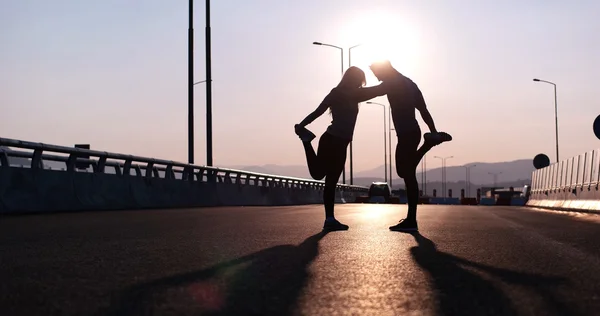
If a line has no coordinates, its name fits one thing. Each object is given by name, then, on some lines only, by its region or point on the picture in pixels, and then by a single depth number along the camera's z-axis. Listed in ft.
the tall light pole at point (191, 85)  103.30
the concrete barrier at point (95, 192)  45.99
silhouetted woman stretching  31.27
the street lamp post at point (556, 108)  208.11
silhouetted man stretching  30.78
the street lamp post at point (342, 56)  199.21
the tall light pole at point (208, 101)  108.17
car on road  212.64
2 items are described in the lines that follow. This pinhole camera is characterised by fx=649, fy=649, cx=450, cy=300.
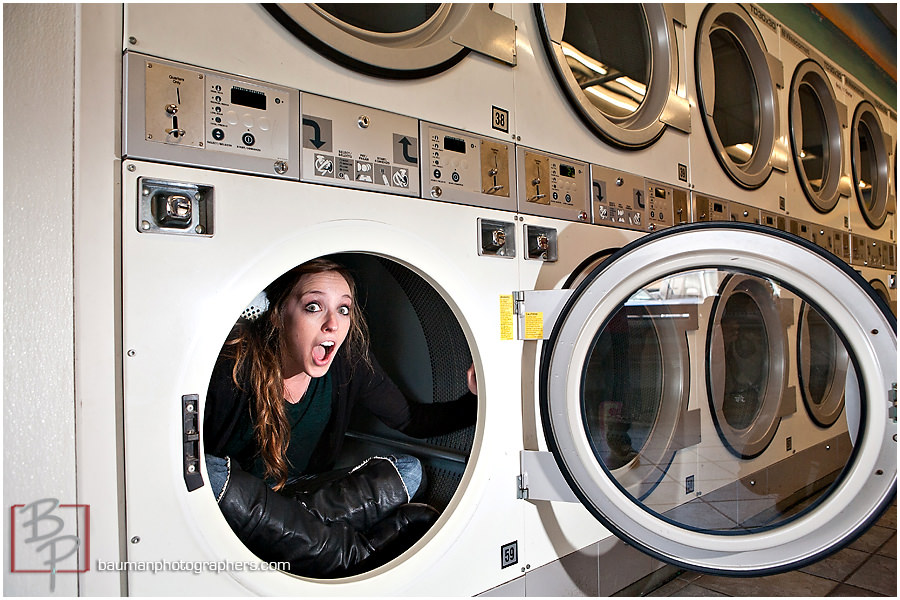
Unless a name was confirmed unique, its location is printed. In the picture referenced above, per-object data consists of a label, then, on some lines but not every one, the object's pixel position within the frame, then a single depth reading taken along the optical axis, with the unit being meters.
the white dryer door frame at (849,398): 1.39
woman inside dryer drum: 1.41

...

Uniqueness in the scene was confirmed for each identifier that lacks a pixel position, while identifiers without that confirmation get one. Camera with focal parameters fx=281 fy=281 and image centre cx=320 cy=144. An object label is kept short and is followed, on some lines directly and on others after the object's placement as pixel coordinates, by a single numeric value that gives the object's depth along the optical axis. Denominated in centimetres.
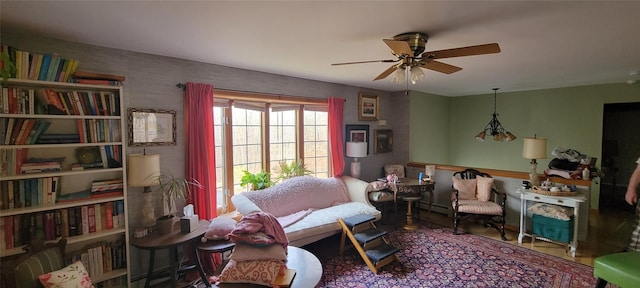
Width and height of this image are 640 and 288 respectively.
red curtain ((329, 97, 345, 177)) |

* * *

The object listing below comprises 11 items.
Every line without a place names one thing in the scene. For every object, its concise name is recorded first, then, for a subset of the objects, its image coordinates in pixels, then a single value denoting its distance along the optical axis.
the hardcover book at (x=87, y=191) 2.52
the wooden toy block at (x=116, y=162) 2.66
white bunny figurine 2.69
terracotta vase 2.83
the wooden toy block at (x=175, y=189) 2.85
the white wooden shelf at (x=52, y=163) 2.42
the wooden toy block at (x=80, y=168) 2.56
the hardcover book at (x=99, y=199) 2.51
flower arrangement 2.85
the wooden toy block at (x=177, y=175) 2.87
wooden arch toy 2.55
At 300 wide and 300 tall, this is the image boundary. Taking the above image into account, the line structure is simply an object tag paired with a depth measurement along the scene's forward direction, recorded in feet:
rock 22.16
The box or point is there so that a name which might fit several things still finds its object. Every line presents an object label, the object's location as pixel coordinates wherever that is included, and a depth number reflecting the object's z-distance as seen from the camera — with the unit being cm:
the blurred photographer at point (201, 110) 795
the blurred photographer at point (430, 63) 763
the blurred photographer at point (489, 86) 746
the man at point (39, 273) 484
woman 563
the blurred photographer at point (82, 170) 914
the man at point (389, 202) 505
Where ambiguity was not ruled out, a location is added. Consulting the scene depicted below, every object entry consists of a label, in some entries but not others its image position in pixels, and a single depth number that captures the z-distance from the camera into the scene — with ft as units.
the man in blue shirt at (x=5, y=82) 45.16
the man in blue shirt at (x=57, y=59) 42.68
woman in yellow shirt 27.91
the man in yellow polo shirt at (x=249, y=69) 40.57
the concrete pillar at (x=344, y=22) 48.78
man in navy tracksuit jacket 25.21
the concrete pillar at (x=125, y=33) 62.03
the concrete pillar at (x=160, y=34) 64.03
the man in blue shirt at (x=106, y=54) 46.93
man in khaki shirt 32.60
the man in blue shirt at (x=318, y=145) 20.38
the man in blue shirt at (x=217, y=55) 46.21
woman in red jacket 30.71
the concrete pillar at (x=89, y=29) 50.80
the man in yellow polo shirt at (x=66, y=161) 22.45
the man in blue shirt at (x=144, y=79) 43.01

WHAT YOU SHOULD DO
After locating "If a line has" and "woman inside dryer drum: 1.41" in the records above, return exactly the line holding each one and every line between them; leave out the pictures.

RESULT
If a line has no coordinates, its name fits one thing. Each object is given by name, then, on some lines only, by its region or point on the picture in pixels, and then by a single depth number along the camera's z-axis. Listed in ft.
the tall light pole at point (191, 85)  103.30
the concrete barrier at point (95, 192)  45.99
silhouetted woman stretching  31.27
the street lamp post at point (556, 108)  208.11
silhouetted man stretching  30.78
the street lamp post at point (342, 56)  199.21
the tall light pole at point (208, 101)  108.17
car on road  212.64
2 items are described in the lines that follow. This pinhole camera is characterised by fx=649, fy=649, cx=450, cy=300.
Unless a name was confirmed unique, its location is printed. In the picture referenced above, per-object data consists of a label, then, on some lines but not every one, the object's pixel position within the frame, then a single depth reading taken along the optical axis, with the unit being meters.
the white dryer door frame at (849,398): 1.39
woman inside dryer drum: 1.41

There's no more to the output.